[AVAILABLE DATA Boundary: Start]

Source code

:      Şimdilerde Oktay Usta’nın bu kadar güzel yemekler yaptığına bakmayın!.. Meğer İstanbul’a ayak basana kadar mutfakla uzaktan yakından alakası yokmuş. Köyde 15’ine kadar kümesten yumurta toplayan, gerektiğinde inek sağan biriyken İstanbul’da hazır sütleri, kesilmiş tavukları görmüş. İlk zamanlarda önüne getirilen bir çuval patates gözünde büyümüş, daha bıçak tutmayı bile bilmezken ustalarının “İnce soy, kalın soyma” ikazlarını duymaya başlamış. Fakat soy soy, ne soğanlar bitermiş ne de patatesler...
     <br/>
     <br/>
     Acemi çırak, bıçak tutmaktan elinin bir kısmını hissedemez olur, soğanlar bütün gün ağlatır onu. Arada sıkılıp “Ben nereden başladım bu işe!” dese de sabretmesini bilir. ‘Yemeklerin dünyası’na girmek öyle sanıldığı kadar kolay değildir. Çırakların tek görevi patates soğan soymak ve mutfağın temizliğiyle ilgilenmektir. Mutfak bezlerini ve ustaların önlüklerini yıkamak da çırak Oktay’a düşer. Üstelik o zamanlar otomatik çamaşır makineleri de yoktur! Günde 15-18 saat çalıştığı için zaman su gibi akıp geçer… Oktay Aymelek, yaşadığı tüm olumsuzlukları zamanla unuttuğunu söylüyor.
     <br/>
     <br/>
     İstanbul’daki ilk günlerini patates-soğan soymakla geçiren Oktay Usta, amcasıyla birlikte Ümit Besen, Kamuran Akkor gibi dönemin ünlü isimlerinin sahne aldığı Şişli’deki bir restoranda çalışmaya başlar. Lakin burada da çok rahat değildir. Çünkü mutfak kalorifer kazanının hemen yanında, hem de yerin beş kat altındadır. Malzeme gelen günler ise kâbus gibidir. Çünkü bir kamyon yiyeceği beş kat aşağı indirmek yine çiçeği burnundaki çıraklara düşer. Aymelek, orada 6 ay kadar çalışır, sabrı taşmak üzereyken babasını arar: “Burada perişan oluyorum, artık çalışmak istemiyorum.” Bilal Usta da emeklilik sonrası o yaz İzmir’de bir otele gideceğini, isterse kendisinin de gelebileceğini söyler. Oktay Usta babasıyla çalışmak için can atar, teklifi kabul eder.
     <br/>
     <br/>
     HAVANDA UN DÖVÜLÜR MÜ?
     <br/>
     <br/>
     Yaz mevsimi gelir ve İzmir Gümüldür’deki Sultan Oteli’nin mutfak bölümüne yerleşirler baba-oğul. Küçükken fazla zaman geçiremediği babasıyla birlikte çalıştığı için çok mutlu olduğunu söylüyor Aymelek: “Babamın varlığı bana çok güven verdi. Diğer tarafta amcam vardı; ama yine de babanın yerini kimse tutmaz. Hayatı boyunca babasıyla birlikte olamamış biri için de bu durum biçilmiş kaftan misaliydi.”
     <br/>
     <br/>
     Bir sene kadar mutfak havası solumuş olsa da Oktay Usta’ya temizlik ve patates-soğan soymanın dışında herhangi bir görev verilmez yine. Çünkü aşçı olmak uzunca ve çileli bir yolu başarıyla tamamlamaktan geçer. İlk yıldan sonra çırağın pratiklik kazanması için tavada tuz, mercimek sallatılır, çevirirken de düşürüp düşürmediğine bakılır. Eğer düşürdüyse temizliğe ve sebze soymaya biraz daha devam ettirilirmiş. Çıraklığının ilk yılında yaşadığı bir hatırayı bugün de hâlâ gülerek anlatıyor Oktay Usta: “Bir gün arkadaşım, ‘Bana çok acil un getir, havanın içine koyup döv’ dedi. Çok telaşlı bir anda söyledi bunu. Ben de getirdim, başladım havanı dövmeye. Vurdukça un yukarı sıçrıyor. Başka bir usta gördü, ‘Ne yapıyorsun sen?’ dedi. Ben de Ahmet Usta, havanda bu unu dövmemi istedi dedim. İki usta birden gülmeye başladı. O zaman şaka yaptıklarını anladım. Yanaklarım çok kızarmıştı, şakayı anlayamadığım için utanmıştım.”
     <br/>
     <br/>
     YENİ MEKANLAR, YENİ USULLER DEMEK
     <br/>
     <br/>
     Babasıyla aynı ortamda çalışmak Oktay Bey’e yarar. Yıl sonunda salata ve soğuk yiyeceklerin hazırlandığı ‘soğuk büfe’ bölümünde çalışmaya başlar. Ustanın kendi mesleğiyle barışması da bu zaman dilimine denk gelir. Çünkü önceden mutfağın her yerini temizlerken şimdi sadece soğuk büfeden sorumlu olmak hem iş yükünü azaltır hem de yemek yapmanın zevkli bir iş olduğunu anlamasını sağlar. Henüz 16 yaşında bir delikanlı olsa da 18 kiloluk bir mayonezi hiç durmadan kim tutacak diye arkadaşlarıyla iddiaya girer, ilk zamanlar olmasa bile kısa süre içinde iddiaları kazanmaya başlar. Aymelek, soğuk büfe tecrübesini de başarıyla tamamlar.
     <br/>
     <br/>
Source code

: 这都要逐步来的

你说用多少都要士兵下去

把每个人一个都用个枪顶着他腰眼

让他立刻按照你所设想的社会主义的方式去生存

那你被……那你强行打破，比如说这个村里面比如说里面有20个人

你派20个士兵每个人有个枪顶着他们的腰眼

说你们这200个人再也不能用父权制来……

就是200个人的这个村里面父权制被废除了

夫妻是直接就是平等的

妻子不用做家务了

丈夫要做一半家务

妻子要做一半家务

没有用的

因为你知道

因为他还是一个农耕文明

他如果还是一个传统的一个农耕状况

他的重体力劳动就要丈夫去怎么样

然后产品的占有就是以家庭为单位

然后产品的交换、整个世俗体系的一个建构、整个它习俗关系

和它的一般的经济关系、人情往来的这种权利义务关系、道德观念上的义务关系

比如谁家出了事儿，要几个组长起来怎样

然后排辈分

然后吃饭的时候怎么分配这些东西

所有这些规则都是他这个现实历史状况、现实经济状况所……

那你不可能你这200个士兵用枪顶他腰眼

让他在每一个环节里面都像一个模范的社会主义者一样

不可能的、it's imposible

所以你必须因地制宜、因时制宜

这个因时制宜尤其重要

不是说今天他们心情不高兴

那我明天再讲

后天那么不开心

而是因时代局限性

[AVAILABLE DATA Boundary: End]

> **TASK DIRECTIONS**
Please print the source text of both items above word for word, keeping every line break.

> **ANSWER TO THE PROBLEM**
Source code

:      Şimdilerde Oktay Usta’nın bu kadar güzel yemekler yaptığına bakmayın!.. Meğer İstanbul’a ayak basana kadar mutfakla uzaktan yakından alakası yokmuş. Köyde 15’ine kadar kümesten yumurta toplayan, gerektiğinde inek sağan biriyken İstanbul’da hazır sütleri, kesilmiş tavukları görmüş. İlk zamanlarda önüne getirilen bir çuval patates gözünde büyümüş, daha bıçak tutmayı bile bilmezken ustalarının “İnce soy, kalın soyma” ikazlarını duymaya başlamış. Fakat soy soy, ne soğanlar bitermiş ne de patatesler...
     <br/>
     <br/>
     Acemi çırak, bıçak tutmaktan elinin bir kısmını hissedemez olur, soğanlar bütün gün ağlatır onu. Arada sıkılıp “Ben nereden başladım bu işe!” dese de sabretmesini bilir. ‘Yemeklerin dünyası’na girmek öyle sanıldığı kadar kolay değildir. Çırakların tek görevi patates soğan soymak ve mutfağın temizliğiyle ilgilenmektir. Mutfak bezlerini ve ustaların önlüklerini yıkamak da çırak Oktay’a düşer. Üstelik o zamanlar otomatik çamaşır makineleri de yoktur! Günde 15-18 saat çalıştığı için zaman su gibi akıp geçer… Oktay Aymelek, yaşadığı tüm olumsuzlukları zamanla unuttuğunu söylüyor.
     <br/>
     <br/>
     İstanbul’daki ilk günlerini patates-soğan soymakla geçiren Oktay Usta, amcasıyla birlikte Ümit Besen, Kamuran Akkor gibi dönemin ünlü isimlerinin sahne aldığı Şişli’deki bir restoranda çalışmaya başlar. Lakin burada da çok rahat değildir. Çünkü mutfak kalorifer kazanının hemen yanında, hem de yerin beş kat altındadır. Malzeme gelen günler ise kâbus gibidir. Çünkü bir kamyon yiyeceği beş kat aşağı indirmek yine çiçeği burnundaki çıraklara düşer. Aymelek, orada 6 ay kadar çalışır, sabrı taşmak üzereyken babasını arar: “Burada perişan oluyorum, artık çalışmak istemiyorum.” Bilal Usta da emeklilik sonrası o yaz İzmir’de bir otele gideceğini, isterse kendisinin de gelebileceğini söyler. Oktay Usta babasıyla çalışmak için can atar, teklifi kabul eder.
     <br/>
     <br/>
     HAVANDA UN DÖVÜLÜR MÜ?
     <br/>
     <br/>
     Yaz mevsimi gelir ve İzmir Gümüldür’deki Sultan Oteli’nin mutfak bölümüne yerleşirler baba-oğul. Küçükken fazla zaman geçiremediği babasıyla birlikte çalıştığı için çok mutlu olduğunu söylüyor Aymelek: “Babamın varlığı bana çok güven verdi. Diğer tarafta amcam vardı; ama yine de babanın yerini kimse tutmaz. Hayatı boyunca babasıyla birlikte olamamış biri için de bu durum biçilmiş kaftan misaliydi.”
     <br/>
     <br/>
     Bir sene kadar mutfak havası solumuş olsa da Oktay Usta’ya temizlik ve patates-soğan soymanın dışında herhangi bir görev verilmez yine. Çünkü aşçı olmak uzunca ve çileli bir yolu başarıyla tamamlamaktan geçer. İlk yıldan sonra çırağın pratiklik kazanması için tavada tuz, mercimek sallatılır, çevirirken de düşürüp düşürmediğine bakılır. Eğer düşürdüyse temizliğe ve sebze soymaya biraz daha devam ettirilirmiş. Çıraklığının ilk yılında yaşadığı bir hatırayı bugün de hâlâ gülerek anlatıyor Oktay Usta: “Bir gün arkadaşım, ‘Bana çok acil un getir, havanın içine koyup döv’ dedi. Çok telaşlı bir anda söyledi bunu. Ben de getirdim, başladım havanı dövmeye. Vurdukça un yukarı sıçrıyor. Başka bir usta gördü, ‘Ne yapıyorsun sen?’ dedi. Ben de Ahmet Usta, havanda bu unu dövmemi istedi dedim. İki usta birden gülmeye başladı. O zaman şaka yaptıklarını anladım. Yanaklarım çok kızarmıştı, şakayı anlayamadığım için utanmıştım.”
     <br/>
     <br/>
     YENİ MEKANLAR, YENİ USULLER DEMEK
     <br/>
     <br/>
     Babasıyla aynı ortamda çalışmak Oktay Bey’e yarar. Yıl sonunda salata ve soğuk yiyeceklerin hazırlandığı ‘soğuk büfe’ bölümünde çalışmaya başlar. Ustanın kendi mesleğiyle barışması da bu zaman dilimine denk gelir. Çünkü önceden mutfağın her yerini temizlerken şimdi sadece soğuk büfeden sorumlu olmak hem iş yükünü azaltır hem de yemek yapmanın zevkli bir iş olduğunu anlamasını sağlar. Henüz 16 yaşında bir delikanlı olsa da 18 kiloluk bir mayonezi hiç durmadan kim tutacak diye arkadaşlarıyla iddiaya girer, ilk zamanlar olmasa bile kısa süre içinde iddiaları kazanmaya başlar. Aymelek, soğuk büfe tecrübesini de başarıyla tamamlar.
     <br/>
     <br/>
Source code

: 这都要逐步来的

你说用多少都要士兵下去

把每个人一个都用个枪顶着他腰眼

让他立刻按照你所设想的社会主义的方式去生存

那你被……那你强行打破，比如说这个村里面比如说里面有20个人

你派20个士兵每个人有个枪顶着他们的腰眼

说你们这200个人再也不能用父权制来……

就是200个人的这个村里面父权制被废除了

夫妻是直接就是平等的

妻子不用做家务了

丈夫要做一半家务

妻子要做一半家务

没有用的

因为你知道

因为他还是一个农耕文明

他如果还是一个传统的一个农耕状况

他的重体力劳动就要丈夫去怎么样

然后产品的占有就是以家庭为单位

然后产品的交换、整个世俗体系的一个建构、整个它习俗关系

和它的一般的经济关系、人情往来的这种权利义务关系、道德观念上的义务关系

比如谁家出了事儿，要几个组长起来怎样

然后排辈分

然后吃饭的时候怎么分配这些东西

所有这些规则都是他这个现实历史状况、现实经济状况所……

那你不可能你这200个士兵用枪顶他腰眼

让他在每一个环节里面都像一个模范的社会主义者一样

不可能的、it's imposible

所以你必须因地制宜、因时制宜

这个因时制宜尤其重要

不是说今天他们心情不高兴

那我明天再讲

后天那么不开心

而是因时代局限性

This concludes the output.